Monday, February 13, 2012

Re/Imagining Birth


Re/Imagining Birth
 An exhibition by

 Martina Hynan                                   
in the Red Couch Space
                                   
FEB 17 – MARCH 15, 2012

Official opening: Feb 18th at 4pm

This work imagines how birth was seen through the eyes of women in Ireland before medical intervention became the norm.  It engages with the empowering possibilities associated with early birth traditions and weaves renewed connections across cultures.   Re/Imagining Birth is part of my on-going work on the visual culture of birth in Ireland that I began in 2008 with Keeping Mum, Community Art Project and am pursuing through my PhD research at UCD.
The viewer is invited to gaze upon ancient traditional birth spaces taken from Sheela-na-gig imagery and the Mandorla tradition.  A Mandorla is made up of two separate circles coming together to form an almond-shaped symbol of birth.  The word mandorla is taken from the Latin for almond.  This balanced sacred space has provided women with a powerful way of visualizing birth.  My work seeks to continue this ancient tradition into the future.
Martina Hynan


Sunday, February 12, 2012

HOT SUN - COLD MOON


HOT SUN – COLD MOON

An exhibition of photography by Carol Kennedy and Ilsa Thielan

FEB 18 – MARCH 15TH

Official opening : Saturday February 18th at 4 pm by Marie Connole, artist

Two artists, Carol Kennedy and Ilsa Thielan, join forces in a stunning exhibition of
photography in the Courthouse Gallery, Ennistymon, from Saturday the 18th of February
to Thursday, the 15th of March 2012. Both follow their intuition to capture the essence
of moments precious to them.

Ilsa Thielan’s exhibited work is a homage to the people of the Sahara, who she met when travelling to the Festival au Desert about 65 kilometers beyond the legendary town of Timbuktu way out in the vastness of the Sahara. Under a scorching hot sun she camped with them capturing unforgettable moments of desert life and friendship. With her camera she works in a gentle way as if part of her body, her tool, her paint brush. Her portraits radiate a vibrant, passionate energy as well as a lovely spirit. Ilsa’s desert scenes have a mystical remoteness like her camel rider “He came from afar” or her camp “at the edge of the night” where a lone tree reaches out to tents and camels in haunting twilight. Poetry she wrote in the desert accompanies the exhibition.

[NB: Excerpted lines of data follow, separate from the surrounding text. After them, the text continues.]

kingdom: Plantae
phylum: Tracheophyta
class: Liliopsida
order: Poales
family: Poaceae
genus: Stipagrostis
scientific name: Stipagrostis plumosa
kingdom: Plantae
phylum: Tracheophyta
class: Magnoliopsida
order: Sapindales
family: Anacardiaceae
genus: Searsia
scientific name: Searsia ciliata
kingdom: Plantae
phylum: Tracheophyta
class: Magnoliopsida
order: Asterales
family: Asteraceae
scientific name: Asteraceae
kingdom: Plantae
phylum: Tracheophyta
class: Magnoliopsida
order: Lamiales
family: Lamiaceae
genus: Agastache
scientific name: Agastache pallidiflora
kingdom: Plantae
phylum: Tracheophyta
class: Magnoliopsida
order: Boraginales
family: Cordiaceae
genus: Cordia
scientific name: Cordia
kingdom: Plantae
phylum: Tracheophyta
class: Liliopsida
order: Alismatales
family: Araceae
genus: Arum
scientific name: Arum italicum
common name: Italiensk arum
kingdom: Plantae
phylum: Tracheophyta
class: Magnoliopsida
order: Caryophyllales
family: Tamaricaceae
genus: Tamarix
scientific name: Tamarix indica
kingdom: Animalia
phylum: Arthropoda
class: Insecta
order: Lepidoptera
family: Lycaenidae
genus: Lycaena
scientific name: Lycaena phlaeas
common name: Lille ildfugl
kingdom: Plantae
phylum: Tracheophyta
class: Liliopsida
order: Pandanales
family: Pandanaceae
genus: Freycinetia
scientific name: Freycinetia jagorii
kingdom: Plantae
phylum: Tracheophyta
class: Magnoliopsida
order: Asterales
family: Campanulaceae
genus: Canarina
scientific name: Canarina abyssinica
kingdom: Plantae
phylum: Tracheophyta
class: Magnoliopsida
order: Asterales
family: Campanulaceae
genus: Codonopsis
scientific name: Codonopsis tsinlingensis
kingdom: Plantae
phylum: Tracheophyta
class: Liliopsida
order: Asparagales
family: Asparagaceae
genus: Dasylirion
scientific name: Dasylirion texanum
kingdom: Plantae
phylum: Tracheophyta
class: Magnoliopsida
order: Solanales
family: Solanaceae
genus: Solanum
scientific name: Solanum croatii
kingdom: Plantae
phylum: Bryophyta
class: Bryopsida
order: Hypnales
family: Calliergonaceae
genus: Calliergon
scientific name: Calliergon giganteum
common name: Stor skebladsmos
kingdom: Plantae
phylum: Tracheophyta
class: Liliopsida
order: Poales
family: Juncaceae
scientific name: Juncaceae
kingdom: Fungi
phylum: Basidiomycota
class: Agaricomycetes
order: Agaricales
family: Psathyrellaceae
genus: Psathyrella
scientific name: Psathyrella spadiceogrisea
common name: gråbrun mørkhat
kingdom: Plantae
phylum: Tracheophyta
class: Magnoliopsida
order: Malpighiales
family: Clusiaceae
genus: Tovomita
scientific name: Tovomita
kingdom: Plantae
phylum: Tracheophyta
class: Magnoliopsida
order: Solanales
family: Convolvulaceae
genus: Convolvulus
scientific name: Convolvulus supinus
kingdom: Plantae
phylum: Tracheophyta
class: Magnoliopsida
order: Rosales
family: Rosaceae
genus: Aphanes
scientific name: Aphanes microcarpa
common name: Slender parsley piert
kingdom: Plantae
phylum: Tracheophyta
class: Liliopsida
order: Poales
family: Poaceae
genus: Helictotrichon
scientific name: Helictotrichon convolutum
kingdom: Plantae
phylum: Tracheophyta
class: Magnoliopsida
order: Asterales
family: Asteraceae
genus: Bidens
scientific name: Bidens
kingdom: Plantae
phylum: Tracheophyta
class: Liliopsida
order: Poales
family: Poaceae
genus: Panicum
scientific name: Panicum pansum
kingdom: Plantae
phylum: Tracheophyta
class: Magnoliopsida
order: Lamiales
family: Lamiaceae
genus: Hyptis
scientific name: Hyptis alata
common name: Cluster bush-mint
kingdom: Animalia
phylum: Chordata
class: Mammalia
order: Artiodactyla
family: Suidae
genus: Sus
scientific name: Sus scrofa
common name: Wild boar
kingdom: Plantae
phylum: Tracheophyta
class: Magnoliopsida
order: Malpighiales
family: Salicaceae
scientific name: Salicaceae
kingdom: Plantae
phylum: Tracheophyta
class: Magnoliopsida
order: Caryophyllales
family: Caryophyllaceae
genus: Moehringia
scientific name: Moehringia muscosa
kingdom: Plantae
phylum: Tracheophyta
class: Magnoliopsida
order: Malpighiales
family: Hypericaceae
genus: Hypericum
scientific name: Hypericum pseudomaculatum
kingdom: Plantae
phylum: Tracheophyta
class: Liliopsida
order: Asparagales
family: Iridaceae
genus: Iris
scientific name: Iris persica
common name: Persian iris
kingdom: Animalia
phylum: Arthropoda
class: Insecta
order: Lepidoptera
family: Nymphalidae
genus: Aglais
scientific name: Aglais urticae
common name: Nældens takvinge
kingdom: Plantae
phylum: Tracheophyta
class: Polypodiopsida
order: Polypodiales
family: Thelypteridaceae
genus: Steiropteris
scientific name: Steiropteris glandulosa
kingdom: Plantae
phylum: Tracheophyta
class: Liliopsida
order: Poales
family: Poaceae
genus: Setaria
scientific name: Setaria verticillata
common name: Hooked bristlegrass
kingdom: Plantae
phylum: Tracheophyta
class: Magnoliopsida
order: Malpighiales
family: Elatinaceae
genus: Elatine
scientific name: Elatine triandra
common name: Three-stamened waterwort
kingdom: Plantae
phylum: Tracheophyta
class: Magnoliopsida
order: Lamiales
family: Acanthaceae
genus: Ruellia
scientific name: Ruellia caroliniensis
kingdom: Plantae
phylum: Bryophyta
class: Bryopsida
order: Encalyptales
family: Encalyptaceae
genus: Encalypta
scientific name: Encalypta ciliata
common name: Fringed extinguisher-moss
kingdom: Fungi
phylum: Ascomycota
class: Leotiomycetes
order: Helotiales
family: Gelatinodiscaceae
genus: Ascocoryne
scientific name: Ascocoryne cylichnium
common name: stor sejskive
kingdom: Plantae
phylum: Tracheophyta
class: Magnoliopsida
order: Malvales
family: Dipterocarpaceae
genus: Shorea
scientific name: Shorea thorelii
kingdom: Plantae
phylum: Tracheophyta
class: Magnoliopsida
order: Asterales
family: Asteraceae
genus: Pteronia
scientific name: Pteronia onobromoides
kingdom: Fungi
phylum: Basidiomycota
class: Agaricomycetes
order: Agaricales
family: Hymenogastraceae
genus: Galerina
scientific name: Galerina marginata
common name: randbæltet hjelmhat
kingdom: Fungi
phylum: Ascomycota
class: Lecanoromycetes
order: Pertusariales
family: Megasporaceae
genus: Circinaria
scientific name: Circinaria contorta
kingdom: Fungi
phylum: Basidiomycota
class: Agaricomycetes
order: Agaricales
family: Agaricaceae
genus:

And there are Carol Kennedy’s nocturnal moonscapes creating an amazing contrast to the colourful Saharan scenes. Though Carol’s fascinating photographs are taken in Ireland, the  same cold moon is moving through the night sky in the Sahara. Carol captures the essence
of the ephemeral moment one has to respond instantly to or loose it, her camera merely acting
as an extension of herself. There are the fine branches of a tree touching a full white moon as if  gently stroking a gem stone, or the moon is mysteriously partly hidden in the dark of a landscape. Carol captures glimpses of nature at night in her photographs weaving through the exhibition like another kind of poetry.

The exhibition is opened by artist Marie Connole on Saturday, 18th of February, 4 p.m. Everybody welcome! It runs until 15th of March 2012 in the Courthouse Gallery, Parliament Street,  Ennistymon, Co. Clare. Opening Hours: Tuesdays to Saturdays 12 - 4 p.m.